Aim of the exercise: For the data below, give again exactly the lines from the one containing "BALANCÉS PAR LES VAGUES" through the one containing "Depilátor obočia je", both ends included, and no others.

** Opening Working data block **

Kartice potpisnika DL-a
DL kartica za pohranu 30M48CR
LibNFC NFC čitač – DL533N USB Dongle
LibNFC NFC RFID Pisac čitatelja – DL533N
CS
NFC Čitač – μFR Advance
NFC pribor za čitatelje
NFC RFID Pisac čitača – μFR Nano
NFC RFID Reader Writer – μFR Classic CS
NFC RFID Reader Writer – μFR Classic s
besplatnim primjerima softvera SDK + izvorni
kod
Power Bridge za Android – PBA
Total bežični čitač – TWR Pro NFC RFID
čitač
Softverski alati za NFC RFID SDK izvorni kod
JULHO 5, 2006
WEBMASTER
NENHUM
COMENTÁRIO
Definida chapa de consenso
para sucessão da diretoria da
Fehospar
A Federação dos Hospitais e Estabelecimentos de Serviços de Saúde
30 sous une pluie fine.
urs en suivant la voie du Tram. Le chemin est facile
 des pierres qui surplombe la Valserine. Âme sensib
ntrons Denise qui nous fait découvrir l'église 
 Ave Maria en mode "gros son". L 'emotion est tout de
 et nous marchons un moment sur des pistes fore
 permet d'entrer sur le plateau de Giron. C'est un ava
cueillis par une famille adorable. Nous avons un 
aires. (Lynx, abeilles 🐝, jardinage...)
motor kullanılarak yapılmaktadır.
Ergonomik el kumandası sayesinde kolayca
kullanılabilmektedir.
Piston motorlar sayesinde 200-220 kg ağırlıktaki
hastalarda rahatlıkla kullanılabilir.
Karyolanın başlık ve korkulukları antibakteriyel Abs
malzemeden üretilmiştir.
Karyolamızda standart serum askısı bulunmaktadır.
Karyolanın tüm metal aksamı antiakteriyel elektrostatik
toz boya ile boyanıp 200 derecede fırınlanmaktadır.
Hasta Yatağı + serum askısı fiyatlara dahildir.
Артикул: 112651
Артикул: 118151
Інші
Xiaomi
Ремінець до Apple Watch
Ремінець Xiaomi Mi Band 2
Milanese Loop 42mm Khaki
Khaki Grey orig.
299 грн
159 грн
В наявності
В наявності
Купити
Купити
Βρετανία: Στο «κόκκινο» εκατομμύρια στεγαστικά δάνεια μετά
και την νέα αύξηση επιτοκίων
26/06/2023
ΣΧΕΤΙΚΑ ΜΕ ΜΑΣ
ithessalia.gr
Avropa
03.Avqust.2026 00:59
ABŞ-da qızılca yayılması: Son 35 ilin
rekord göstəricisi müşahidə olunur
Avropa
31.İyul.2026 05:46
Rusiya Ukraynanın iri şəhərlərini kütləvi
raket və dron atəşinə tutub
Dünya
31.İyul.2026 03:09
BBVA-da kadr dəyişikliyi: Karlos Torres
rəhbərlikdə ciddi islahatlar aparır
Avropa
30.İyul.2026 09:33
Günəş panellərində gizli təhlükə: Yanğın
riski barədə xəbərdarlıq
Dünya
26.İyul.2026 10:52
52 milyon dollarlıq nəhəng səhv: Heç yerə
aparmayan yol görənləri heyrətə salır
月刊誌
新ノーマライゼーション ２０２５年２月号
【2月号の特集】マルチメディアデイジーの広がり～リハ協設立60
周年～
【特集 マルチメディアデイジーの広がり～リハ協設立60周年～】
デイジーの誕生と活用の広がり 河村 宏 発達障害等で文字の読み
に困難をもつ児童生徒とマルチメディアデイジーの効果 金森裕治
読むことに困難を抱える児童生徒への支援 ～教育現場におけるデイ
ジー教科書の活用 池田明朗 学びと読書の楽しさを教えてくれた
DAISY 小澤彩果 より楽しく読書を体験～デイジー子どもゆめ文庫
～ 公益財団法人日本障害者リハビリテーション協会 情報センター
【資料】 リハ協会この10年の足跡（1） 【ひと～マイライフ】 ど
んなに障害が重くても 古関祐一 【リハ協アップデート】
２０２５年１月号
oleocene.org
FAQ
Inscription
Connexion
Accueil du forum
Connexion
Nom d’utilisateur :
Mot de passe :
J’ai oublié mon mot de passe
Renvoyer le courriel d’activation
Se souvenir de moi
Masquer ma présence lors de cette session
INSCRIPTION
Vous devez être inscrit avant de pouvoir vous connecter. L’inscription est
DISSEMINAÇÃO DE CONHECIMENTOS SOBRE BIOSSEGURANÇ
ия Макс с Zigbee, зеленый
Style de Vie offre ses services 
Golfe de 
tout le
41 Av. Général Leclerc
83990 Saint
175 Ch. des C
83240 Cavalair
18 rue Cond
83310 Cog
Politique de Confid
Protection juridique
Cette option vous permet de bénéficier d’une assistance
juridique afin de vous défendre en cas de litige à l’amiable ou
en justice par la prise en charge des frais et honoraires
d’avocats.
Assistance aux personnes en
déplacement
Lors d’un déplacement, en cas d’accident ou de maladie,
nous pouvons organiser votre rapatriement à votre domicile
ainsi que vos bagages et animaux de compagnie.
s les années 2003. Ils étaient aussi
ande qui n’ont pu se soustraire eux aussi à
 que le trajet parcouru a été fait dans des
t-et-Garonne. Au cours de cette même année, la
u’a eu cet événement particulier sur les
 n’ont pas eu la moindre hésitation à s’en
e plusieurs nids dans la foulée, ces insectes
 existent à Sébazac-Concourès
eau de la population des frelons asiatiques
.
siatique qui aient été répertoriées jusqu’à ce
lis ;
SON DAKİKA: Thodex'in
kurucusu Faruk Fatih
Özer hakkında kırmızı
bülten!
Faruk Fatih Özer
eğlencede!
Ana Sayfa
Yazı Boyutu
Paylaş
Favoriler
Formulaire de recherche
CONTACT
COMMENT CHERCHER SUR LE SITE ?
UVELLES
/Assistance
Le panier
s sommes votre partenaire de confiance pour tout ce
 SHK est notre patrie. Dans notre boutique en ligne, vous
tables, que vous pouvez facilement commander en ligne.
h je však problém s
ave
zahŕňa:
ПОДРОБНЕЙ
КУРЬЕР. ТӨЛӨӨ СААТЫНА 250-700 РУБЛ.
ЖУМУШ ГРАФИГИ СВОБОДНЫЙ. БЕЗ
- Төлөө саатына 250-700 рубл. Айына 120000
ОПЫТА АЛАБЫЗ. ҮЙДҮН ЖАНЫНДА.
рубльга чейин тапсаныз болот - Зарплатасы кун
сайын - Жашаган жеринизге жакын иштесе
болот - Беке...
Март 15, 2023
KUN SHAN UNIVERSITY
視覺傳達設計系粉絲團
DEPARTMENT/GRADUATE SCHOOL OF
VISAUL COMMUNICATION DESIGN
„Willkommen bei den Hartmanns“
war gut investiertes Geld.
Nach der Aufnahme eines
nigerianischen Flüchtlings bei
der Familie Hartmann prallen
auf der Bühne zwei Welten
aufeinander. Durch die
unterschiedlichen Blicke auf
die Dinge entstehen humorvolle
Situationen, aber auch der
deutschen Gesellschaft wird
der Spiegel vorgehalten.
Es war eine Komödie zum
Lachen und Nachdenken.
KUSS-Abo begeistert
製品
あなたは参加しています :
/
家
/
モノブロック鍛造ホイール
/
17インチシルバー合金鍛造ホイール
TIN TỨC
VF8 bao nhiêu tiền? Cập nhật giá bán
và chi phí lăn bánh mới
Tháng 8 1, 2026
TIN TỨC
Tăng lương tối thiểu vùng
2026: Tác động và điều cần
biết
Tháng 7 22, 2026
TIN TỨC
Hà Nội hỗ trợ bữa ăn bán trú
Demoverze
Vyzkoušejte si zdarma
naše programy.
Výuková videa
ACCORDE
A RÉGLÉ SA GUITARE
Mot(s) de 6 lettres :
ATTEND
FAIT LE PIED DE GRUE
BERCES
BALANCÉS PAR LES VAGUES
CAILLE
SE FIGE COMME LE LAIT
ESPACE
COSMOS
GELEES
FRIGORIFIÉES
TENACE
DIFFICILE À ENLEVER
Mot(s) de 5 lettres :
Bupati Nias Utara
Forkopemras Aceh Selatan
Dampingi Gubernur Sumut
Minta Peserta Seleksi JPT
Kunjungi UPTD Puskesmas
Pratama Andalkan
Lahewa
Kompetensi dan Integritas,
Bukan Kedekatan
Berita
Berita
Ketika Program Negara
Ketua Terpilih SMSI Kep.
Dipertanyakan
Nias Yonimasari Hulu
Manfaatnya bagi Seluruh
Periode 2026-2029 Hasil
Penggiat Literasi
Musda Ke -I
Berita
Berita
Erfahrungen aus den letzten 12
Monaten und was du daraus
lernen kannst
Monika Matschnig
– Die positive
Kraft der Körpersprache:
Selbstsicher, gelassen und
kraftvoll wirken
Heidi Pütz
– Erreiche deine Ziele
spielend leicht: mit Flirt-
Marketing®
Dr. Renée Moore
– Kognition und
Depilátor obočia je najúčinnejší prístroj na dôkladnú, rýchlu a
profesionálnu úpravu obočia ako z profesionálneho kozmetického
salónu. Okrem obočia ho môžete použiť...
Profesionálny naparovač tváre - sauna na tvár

** Closing Working data block **

Output of the exercise:
BALANCÉS PAR LES VAGUES
CAILLE
SE FIGE COMME LE LAIT
ESPACE
COSMOS
GELEES
FRIGORIFIÉES
TENACE
DIFFICILE À ENLEVER
Mot(s) de 5 lettres :
Bupati Nias Utara
Forkopemras Aceh Selatan
Dampingi Gubernur Sumut
Minta Peserta Seleksi JPT
Kunjungi UPTD Puskesmas
Pratama Andalkan
Lahewa
Kompetensi dan Integritas,
Bukan Kedekatan
Berita
Berita
Ketika Program Negara
Ketua Terpilih SMSI Kep.
Dipertanyakan
Nias Yonimasari Hulu
Manfaatnya bagi Seluruh
Periode 2026-2029 Hasil
Penggiat Literasi
Musda Ke -I
Berita
Berita
Erfahrungen aus den letzten 12
Monaten und was du daraus
lernen kannst
Monika Matschnig
– Die positive
Kraft der Körpersprache:
Selbstsicher, gelassen und
kraftvoll wirken
Heidi Pütz
– Erreiche deine Ziele
spielend leicht: mit Flirt-
Marketing®
Dr. Renée Moore
– Kognition und
Depilátor obočia je najúčinnejší prístroj na dôkladnú, rýchlu a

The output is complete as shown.